International law in practice has to be found in and reconstructed on the basis of contemporary and, thus, primary legal sources. Archival research is inevitable and imperative. Original documents have to be found, analysed and used to complete the complex puzzle of establishing the law as it was. In the context of the history of international law, State conduct forms an important indicator of existing rules. Official documents produced by persons and institutions creating, applying and enforcing the law, like reports of parliamentary debates, legislation, case law, treaties, etc. have to be examined. Unofficial documents, like exchanges of personal letters between State officials, journals, ship’s logs, diaries, etc. contribute to the factual context in which the law was instituted and had to function. Both public and private resources had to be consulted. Eventually, an accurate, complete and reliable understanding of the legal order as it stood during the Age of New Imperialism is provided.

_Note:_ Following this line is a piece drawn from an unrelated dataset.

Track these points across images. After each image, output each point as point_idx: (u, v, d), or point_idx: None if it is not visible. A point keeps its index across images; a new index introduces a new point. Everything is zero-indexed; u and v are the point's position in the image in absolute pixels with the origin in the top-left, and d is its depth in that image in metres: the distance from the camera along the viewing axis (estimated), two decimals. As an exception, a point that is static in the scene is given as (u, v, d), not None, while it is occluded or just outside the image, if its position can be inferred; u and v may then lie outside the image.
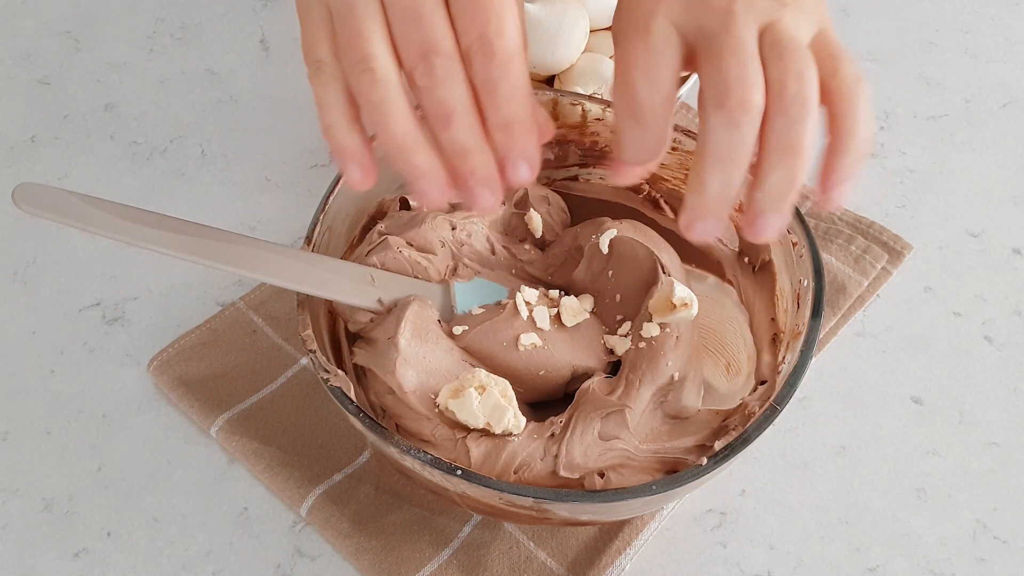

From case studies such as those of Charles Henry Alexandrowicz (1973) and Hermann Hesse (1906) it can be learned that in these treaties the distinction between public sovereignty (imperium) and of private property (dominium) was strictly observed. Often, it was stipulated explicitly that transfer of sovereignty would not affect the private legal rights of natives in territory over which the sovereignty was transferred to a European power. However, this distinction between sovereignty and property was not strictly upheld in the interpretation and execution of the treaties. It is commonly accepted in literature that these delineations were not always respected by the colonizing powers and that the transfer of sovereignty often implied the apprehension of native property rights over land too. In other words, sovereignty transfer was used to usurp private property rights.

Nevertheless, few in-depth studies about the treaty practices and the execution and implementation of treaties exist. It still needs to be assessed whether the extension of sovereignty rights to private property rights was sporadic or systematic, and whether it was or became part of a conscious strategy of colonization. Also, it needs to be assessed to what extent the practice of acquiring territory including the apprehension of land could be accommodated with the treaties and with international law. If the latter is the case, the question is answered whether these violations would suffice to constitute wrongful acts entailing the State responsibility of the colonizing powers under contemporary and current international rules of State responsibility, and whether international law provides any remedies. The matter of the legality of the extension of sovereignty to include and property needs to be assessed in the light of the object and nature of the treaties and the signatories. In this light, the status of local rulers and peoples in their relation to European States under international law has to be examined.

Consequently, the two main questions with which this project is concerned are whether the European colonial powers acquired private property rights to land along with territorial sovereignty by concluding cession and protectorate treaties with African rulers in the Age of New Imperialism (1870-1914)? Did the European colonial powers comply with their treaty obligations in particular and their international legal obligations more generally? And, if treaties and international law were violated, which consequences and remedies were and are available according to the treaties concerned or beyond the treaty provisions, in international law? In short, was the acquisition and partition of Africa by and between European States legal?